═══ DATA ═══

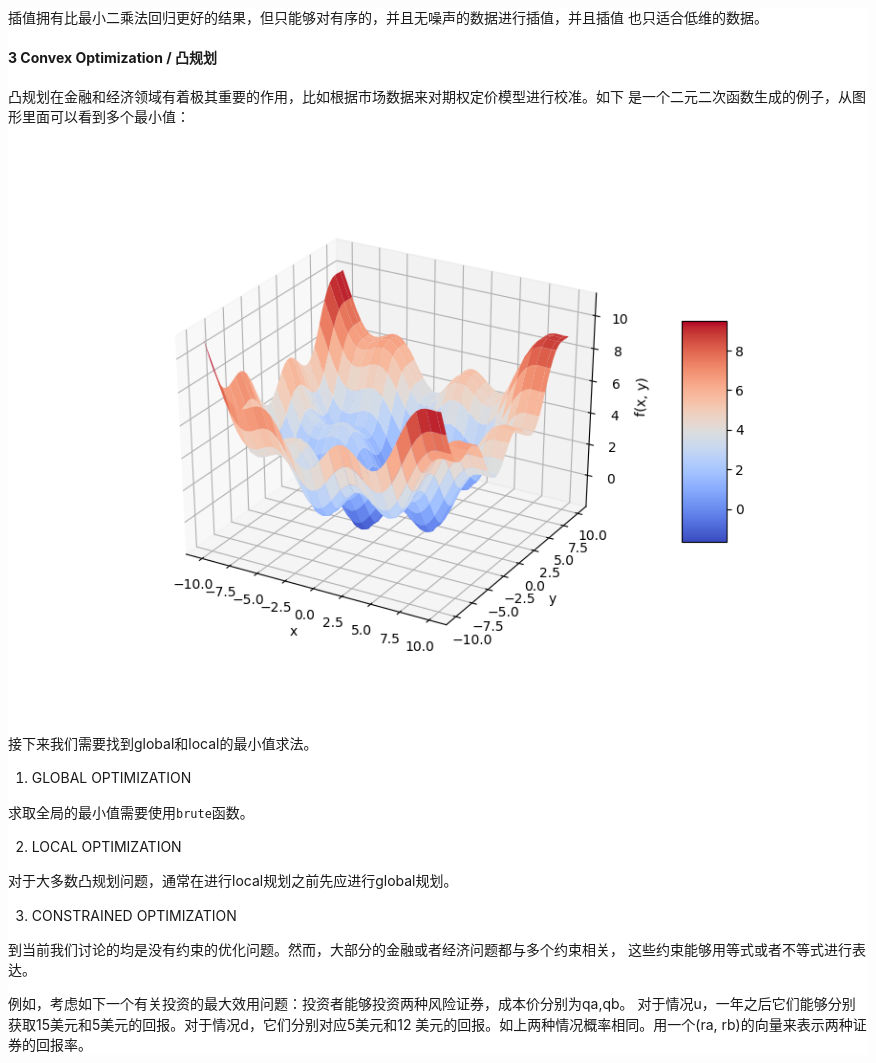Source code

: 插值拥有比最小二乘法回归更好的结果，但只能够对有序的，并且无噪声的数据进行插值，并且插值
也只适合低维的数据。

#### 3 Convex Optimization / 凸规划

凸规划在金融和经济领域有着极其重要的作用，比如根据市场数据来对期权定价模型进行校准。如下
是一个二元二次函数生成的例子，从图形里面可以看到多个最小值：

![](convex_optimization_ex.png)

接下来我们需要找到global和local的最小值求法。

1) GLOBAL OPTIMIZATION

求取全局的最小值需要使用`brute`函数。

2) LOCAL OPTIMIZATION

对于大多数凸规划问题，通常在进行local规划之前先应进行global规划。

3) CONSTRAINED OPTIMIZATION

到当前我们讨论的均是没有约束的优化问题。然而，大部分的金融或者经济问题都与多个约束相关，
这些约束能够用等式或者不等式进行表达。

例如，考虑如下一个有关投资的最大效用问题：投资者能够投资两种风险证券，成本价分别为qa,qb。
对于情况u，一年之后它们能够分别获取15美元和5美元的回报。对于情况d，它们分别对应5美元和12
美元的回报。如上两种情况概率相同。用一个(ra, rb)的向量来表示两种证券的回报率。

═══
═══ DATA ═══

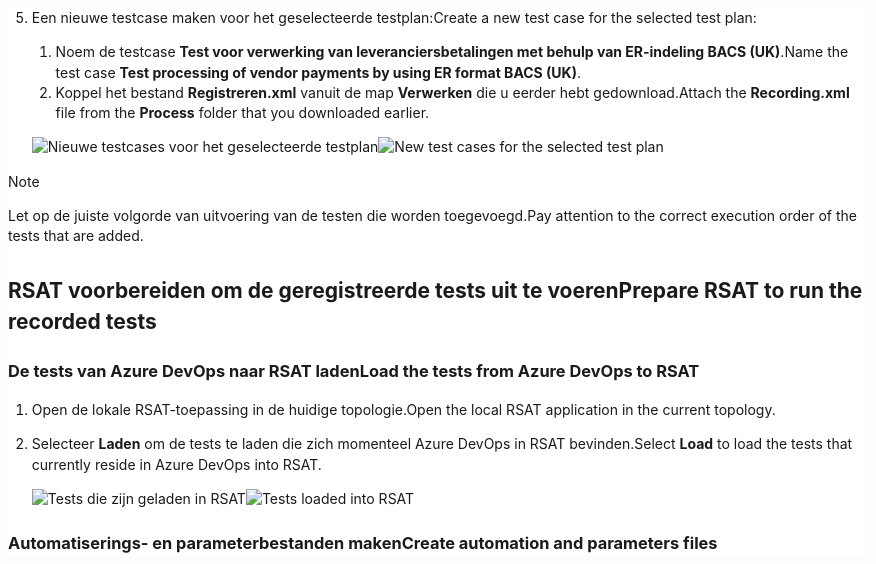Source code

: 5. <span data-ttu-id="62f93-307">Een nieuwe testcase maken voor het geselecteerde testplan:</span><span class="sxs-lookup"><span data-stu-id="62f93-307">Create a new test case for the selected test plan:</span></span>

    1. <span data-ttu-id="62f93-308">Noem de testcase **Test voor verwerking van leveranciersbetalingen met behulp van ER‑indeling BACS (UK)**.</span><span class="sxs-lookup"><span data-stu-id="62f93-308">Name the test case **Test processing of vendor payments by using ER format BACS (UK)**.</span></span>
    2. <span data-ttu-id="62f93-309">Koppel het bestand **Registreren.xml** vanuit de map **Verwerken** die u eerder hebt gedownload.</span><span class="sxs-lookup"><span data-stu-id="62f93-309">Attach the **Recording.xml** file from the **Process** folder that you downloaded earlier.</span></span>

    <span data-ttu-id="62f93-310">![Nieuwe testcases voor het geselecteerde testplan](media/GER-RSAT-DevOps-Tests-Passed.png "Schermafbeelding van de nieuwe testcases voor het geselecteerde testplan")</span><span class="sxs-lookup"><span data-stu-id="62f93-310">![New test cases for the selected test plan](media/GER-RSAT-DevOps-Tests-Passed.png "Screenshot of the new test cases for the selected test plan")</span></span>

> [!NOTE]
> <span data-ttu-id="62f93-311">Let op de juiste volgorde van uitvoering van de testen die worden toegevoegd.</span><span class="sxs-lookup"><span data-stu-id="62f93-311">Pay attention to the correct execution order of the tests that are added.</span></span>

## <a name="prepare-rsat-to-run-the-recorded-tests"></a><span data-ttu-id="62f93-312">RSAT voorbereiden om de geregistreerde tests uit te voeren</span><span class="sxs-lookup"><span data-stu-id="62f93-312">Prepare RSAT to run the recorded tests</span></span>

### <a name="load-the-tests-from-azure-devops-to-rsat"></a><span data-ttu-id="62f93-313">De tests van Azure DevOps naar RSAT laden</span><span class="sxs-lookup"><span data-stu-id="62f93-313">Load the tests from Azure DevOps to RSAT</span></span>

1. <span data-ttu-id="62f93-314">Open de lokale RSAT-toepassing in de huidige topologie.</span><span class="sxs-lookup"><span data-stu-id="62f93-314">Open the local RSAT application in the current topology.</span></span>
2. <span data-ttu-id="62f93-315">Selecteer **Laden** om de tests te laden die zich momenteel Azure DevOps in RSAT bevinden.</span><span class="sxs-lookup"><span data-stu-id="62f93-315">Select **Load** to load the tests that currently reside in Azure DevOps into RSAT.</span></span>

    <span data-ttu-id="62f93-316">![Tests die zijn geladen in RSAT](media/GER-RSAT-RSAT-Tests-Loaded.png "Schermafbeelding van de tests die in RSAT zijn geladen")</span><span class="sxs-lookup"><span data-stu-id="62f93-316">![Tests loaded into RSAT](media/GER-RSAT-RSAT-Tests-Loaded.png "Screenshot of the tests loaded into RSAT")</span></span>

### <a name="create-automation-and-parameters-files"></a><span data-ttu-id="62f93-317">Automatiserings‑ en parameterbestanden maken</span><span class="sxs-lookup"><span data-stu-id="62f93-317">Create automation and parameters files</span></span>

═══

# WRITTEN TASK:
The output should be exactly the lines above from the line containing "3) CONSTRAINED OPTIMIZATION" to the line containing "美元的回报。如上两种情况概率", inclusive, with no other lines.

# OUTPUT OF THE EXERCISE:
3) CONSTRAINED OPTIMIZATION

到当前我们讨论的均是没有约束的优化问题。然而，大部分的金融或者经济问题都与多个约束相关，
这些约束能够用等式或者不等式进行表达。

例如，考虑如下一个有关投资的最大效用问题：投资者能够投资两种风险证券，成本价分别为qa,qb。
对于情况u，一年之后它们能够分别获取15美元和5美元的回报。对于情况d，它们分别对应5美元和12
美元的回报。如上两种情况概率相同。用一个(ra, rb)的向量来表示两种证券的回报率。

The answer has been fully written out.